Charles plaisantait. Naturellement égoïste, il s’occupait beaucoup de lui-même et fort peu des autres. Aussi sa pénétration naturelle avait-elle été tout à fait mise en défaut en ce qui regardait son collègue. En ce moment où le secret du pauvre clerc était prêt à lui échapper, il ne devinait pas la nature de son émotion et ne s’apercevait pas qu’il le torturait cruellement.

M. Doublet faisait bien six mille francs par an, répondit héroïquement René en se prenant la tête à deux mains.

— C’est superbe pour Damper, je n’en disconviens pas ; mais aussi l’air qu’il respirait était saturé de l’odeur du papier timbré. Quelle vie ! tu es un piocheur, cela t’irait, peut-être ?

— Oui, répondit laconiquement René.

Charles se leva, et, les deux mains dans les poches, il se mit à arpenter l’étude de long en large.

René, voyant cela, se remit à son travail, et bientôt on n’entendit plus que ce double bruit : celui d’une plume qui, guidée par une main fiévreuse, courait en grinçant sur le papier, celui d’un pas régulier qui faisait résonner le plancher sonore.

Charles se promena ainsi pendant une demi-heure, les mains dans les poches, la tête baissée sur sa poitrine, et puis il se dirigea vers le bureau de M. Doublet et s’assit dans le vieux fauteuil de cuir. Son regard, trahissant les pensées contradictoires qui lui bouleversaient l’âme, parcourut lentement la vaste pièce dans tous ses recoins ; il s’attacha sur les murs, recouverts d’une boiserie terne, sur les toiles d’araignée qui flottaient aux angles du plafond, sur les paperasses jaunes, sur les bouquins poudreux, sur le large bureau couvert de poussière et d’encre sèche. On eût dit que, se voyant par la pensée irrévocablement attaché en ce lieu, il essayait de se rendre compte de ses impressions à venir. Tout à coup il se leva, fit en respirant bruyamment un mouvement d’épaules, comme pour se débarrasser d’un fardeau imaginaire, prit son chapeau et sortit en courant, après avoir jeté comme adieu à René ces mots :

— Mon cher, sois heureux ; l’étude est à vendre.

La plume échappa aux doigts de René.

Cette nouvelle inattendue, et, il faut bien le dire, inespérée, lui causa une émotion telle, qu’il demeura un instant immobile, étourdi, incapable de dompter son saisissement. Mais cela n’eut que la durée d’un éclair. Repoussant loin de lui le lourd pupitre, il se leva à son tour et s’élança dehors si impétueusement, qu’il faillit renverser Perrine qui, debout sur le seuil de la porte d’entrée, le torchon élégamment roulé sur la hanche gauche, regardait d’un œil surpris Charles traverser la place d’un pas rapide.

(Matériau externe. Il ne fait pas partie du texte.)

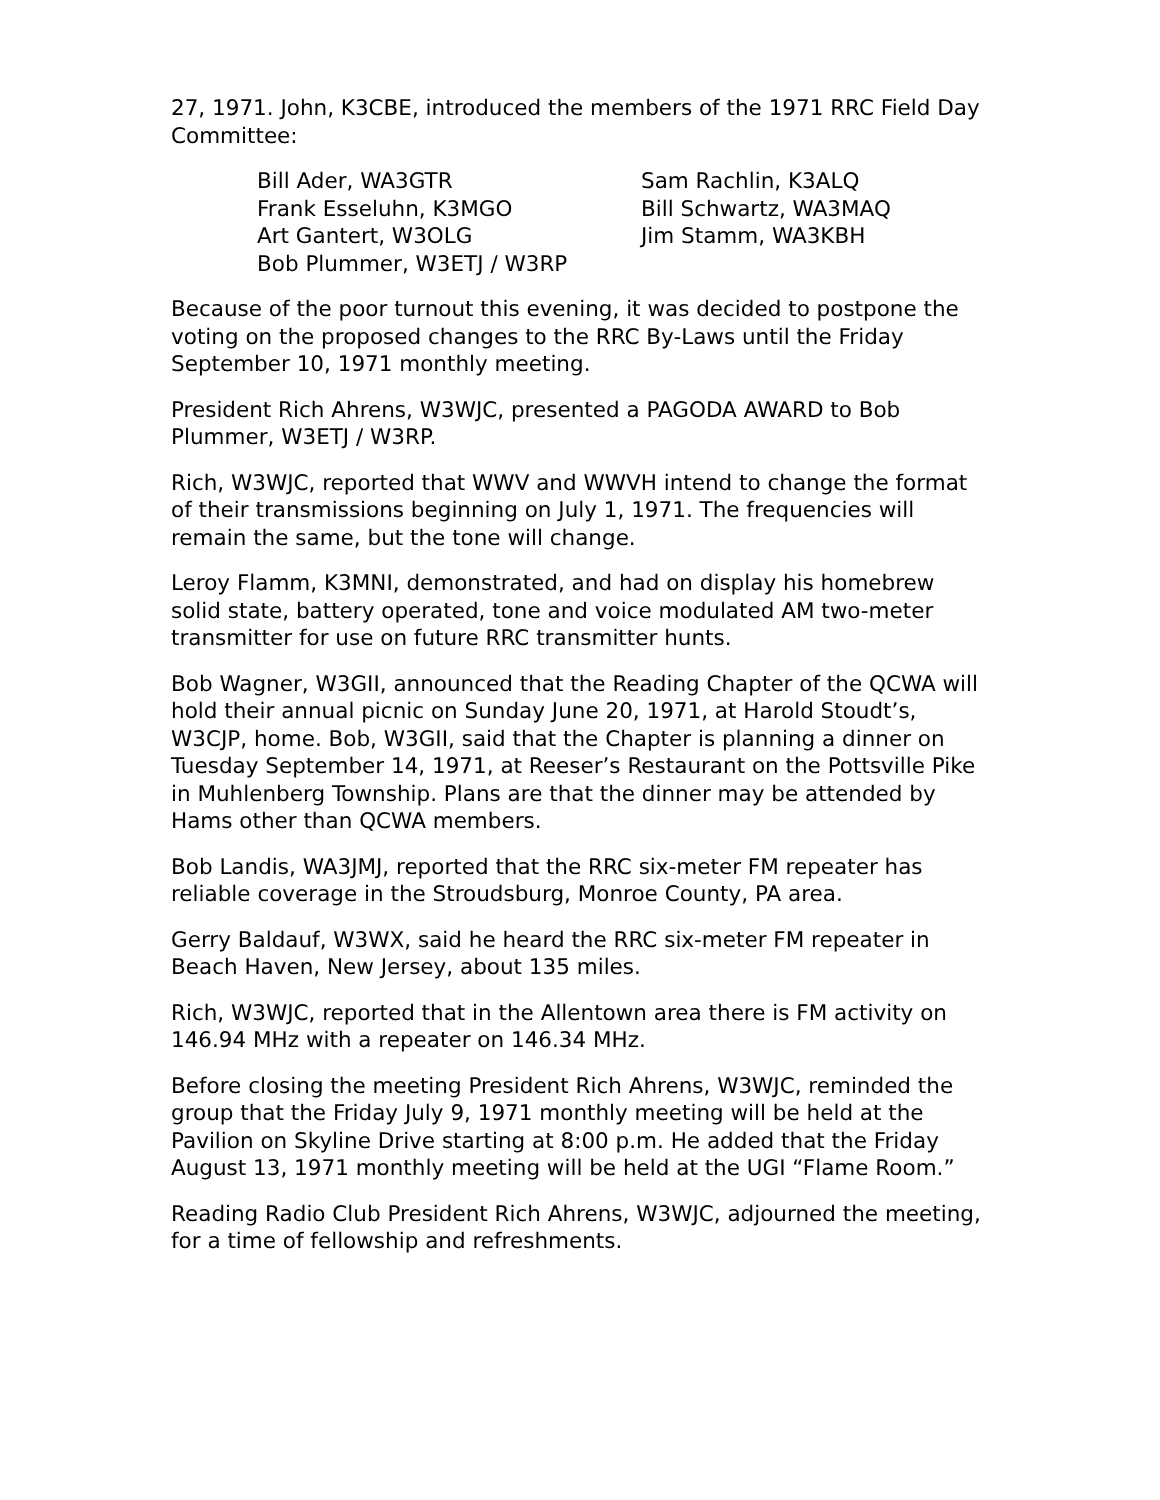27, 1971. John, K3CBE, introduced the members of the 1971 RRC Field Day Committee:
Bill Ader, WA3GTR
Frank Esseluhn, K3MGO
Art Gantert, W3OLG
Bob Plummer, W3ETJ / W3RP
Sam Rachlin, K3ALQ
Bill Schwartz, WA3MAQ
Jim Stamm, WA3KBH
Because of the poor turnout this evening, it was decided to postpone the voting on the proposed changes to the RRC By-Laws until the Friday September 10, 1971 monthly meeting.
President Rich Ahrens, W3WJC, presented a PAGODA AWARD to Bob Plummer, W3ETJ / W3RP.
Rich, W3WJC, reported that WWV and WWVH intend to change the format of their transmissions beginning on July 1, 1971. The frequencies will remain the same, but the tone will change.
Leroy Flamm, K3MNI, demonstrated, and had on display his homebrew solid state, battery operated, tone and voice modulated AM two-meter transmitter for use on future RRC transmitter hunts.
Bob Wagner, W3GII, announced that the Reading Chapter of the QCWA will hold their annual picnic on Sunday June 20, 1971, at Harold Stoudt’s, W3CJP, home. Bob, W3GII, said that the Chapter is planning a dinner on Tuesday September 14, 1971, at Reeser’s Restaurant on the Pottsville Pike in Muhlenberg Township. Plans are that the dinner may be attended by Hams other than QCWA members.
Bob Landis, WA3JMJ, reported that the RRC six-meter FM repeater has reliable coverage in the Stroudsburg, Monroe County, PA area.
Gerry Baldauf, W3WX, said he heard the RRC six-meter FM repeater in Beach Haven, New Jersey, about 135 miles.
Rich, W3WJC, reported that in the Allentown area there is FM activity on 146.94 MHz with a repeater on 146.34 MHz.
Before closing the meeting President Rich Ahrens, W3WJC, reminded the group that the Friday July 9, 1971 monthly meeting will be held at the Pavilion on Skyline Drive starting at 8:00 p.m. He added that the Friday August 13, 1971 monthly meeting will be held at the UGI “Flame Room.”
Reading Radio Club President Rich Ahrens, W3WJC, adjourned the meeting, for a time of fellowship and refreshments.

— Dieu me pardonne ! dit-elle tout haut, en rajustant sur ses cheveux gris la coiffe qui au choc du coude de René avait tourné sur sa tête comme tournait sur son pivot le croissant doré de la girouette de la maison en face, les clercs sont tous fous aujourd’hui. M. Charles ne m’a pas même demandé des nouvelles de notre demoiselle, qu’il n’a pas eu l’honnêteté de venir voir une fois depuis qu’ils sont fiancés, et voilà M. René, qui ordinairement ne bouge pas de l’étude, qui s’en échappe comme s’il avait le diable à ses trousses. Seigneur, qu’est-ce qui leur passe donc par la tête ?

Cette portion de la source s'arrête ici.